The charges faced by Chianella include three counts of theft under $5,000, 22 counts of mischief over $5,000 and 11 counts of mischief endangering life. He is also charged with assaulting police with a weapon, obstructing a peace officer, break and enter, arson, mischief under $5,000, attempt mischief endangering life wearing a disguise with intent to commit an indictable offence, two counts of intimidation of a justice system participant by violence, two counts of assault with a weapon, three counts of assault and three counts of theft under $5,000, He was eventually released on bail.

I would be very surprised if he isn’t sent to a penitentiary for at least two years when he finally meets justice in a Canadian court. And when he is finally released from prison, it is highly unlikely that he will ever be permitted to re-enter Canada again.  

Quinn McCormic, 25, of Boston, was arrested in February, 2013 and appeared in a Toronto court to face four charges related to his acts of vandalism that took place during the G20 Summit held in Toronto. This accused man who is an architect, consented to his extradition and was arrested when he arrived at Pearson International Airport.

It's alleged that McCormic threw an object at the window of a Winners store (at College Street and Yonge Street) and that he also threw an object through a window at a CIBC bank (at College Street and Bay Street.)

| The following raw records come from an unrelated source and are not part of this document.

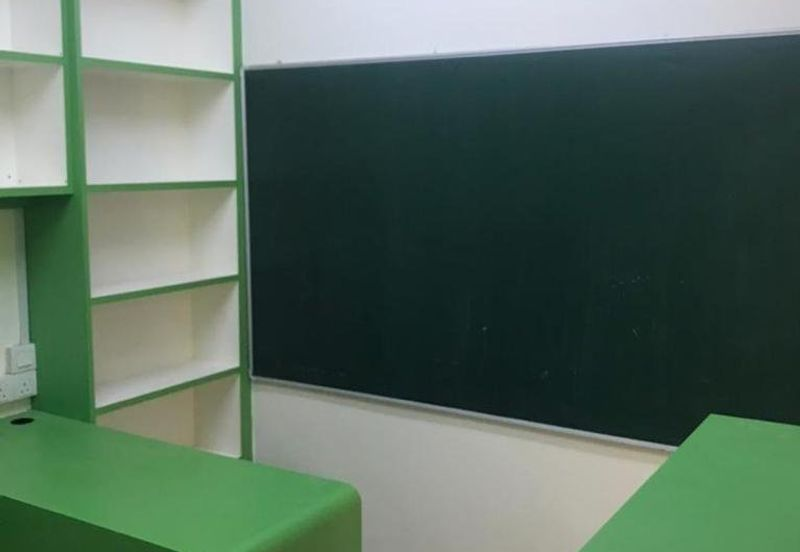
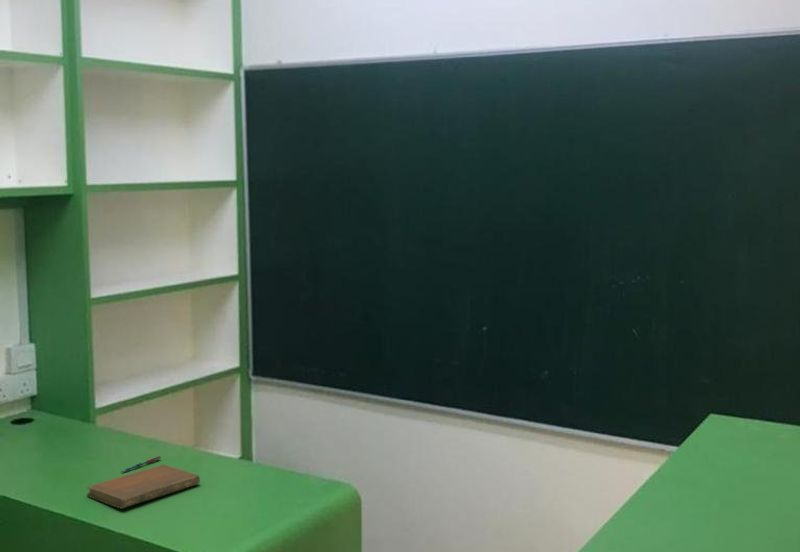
+ pen [120,455,162,473]
+ notebook [86,464,201,510]
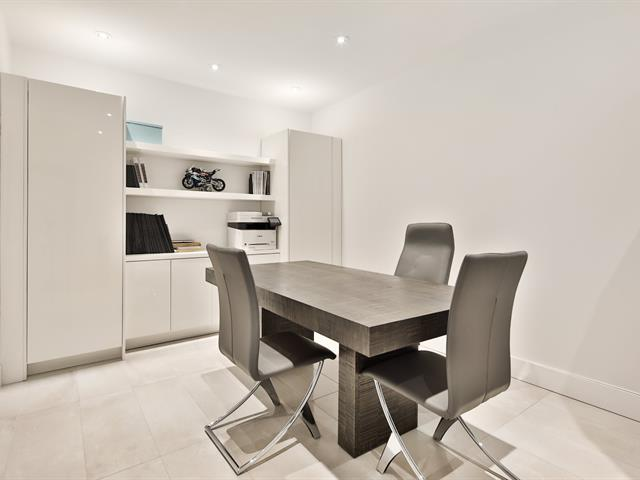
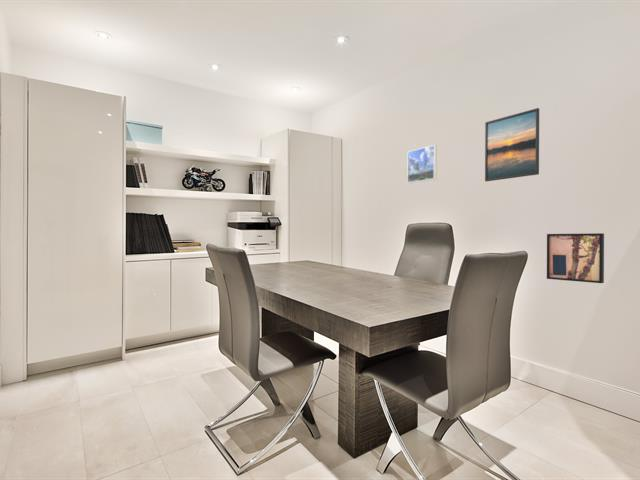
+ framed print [484,107,540,182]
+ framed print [406,144,437,185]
+ wall art [546,232,605,284]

It is also alleged that he threw an object through a window of the Toronto Police Museum (at 40 College Street) and it is estimated that the total damage he caused is more than $125,000. McCormic is charged with three counts of mischief over $5,000 and wearing a disguise with intent to commit a crime.

What I find interesting is that this man is a professional and not some unemployed bum. What would cause an architect to commit such vandalism? Perhaps we will learn that at his trial.

Early on the morning of Thursday, February 21st, 2013, United States Marshals arrested Dane Rossman at his home in Tucson, Arizona on a provisional arrest warrant issued by the United States Attorney’s office, acting on a Canadian extradition request. He was extradited from the United States on June 14, 2014 and arrested by Toronto Police that same day. He faces three charges, including mischief over $5,000, mischief endangering life, and disguise with intent to commit a crime.

So far, he has been incarcerated a year. This will be taken into consideration when he is being sentenced in a Toronto Court.

More than 40 people have been successfully prosecuted for their part in the rampage. What these dummies didn’t realize is that with the advent of cell phones in which pictures and videos can be taken by citizens who are fed up with vandals destroying property, their chances of getting away with their crimes are slim at best. 

Oh, yes. They pleaded with the judges about to sentence them by telling them they are truly sorry. But their bleating was not be taken that seriously because everyone knows that the only reason why they were sorry is because they were caught and now would pay the consequences.  Saying you’re sorry after you are caught rioting is about as sincere as that of a kid saying he is sorry after his mom sees his hand in the cookie jar.

The City of Toronto has many fascinating venues to visit and many things to do in that huge city. The people of Toronto certainly welcome Americans to visit their city and they treat their American guests with the respect they deserve. But hoodlums are not welcome and if they come into that city with the intention of causing harm to anyone or damage to any property anywhere in Canada, they can expect to see another side of Canada that will not be to their liking.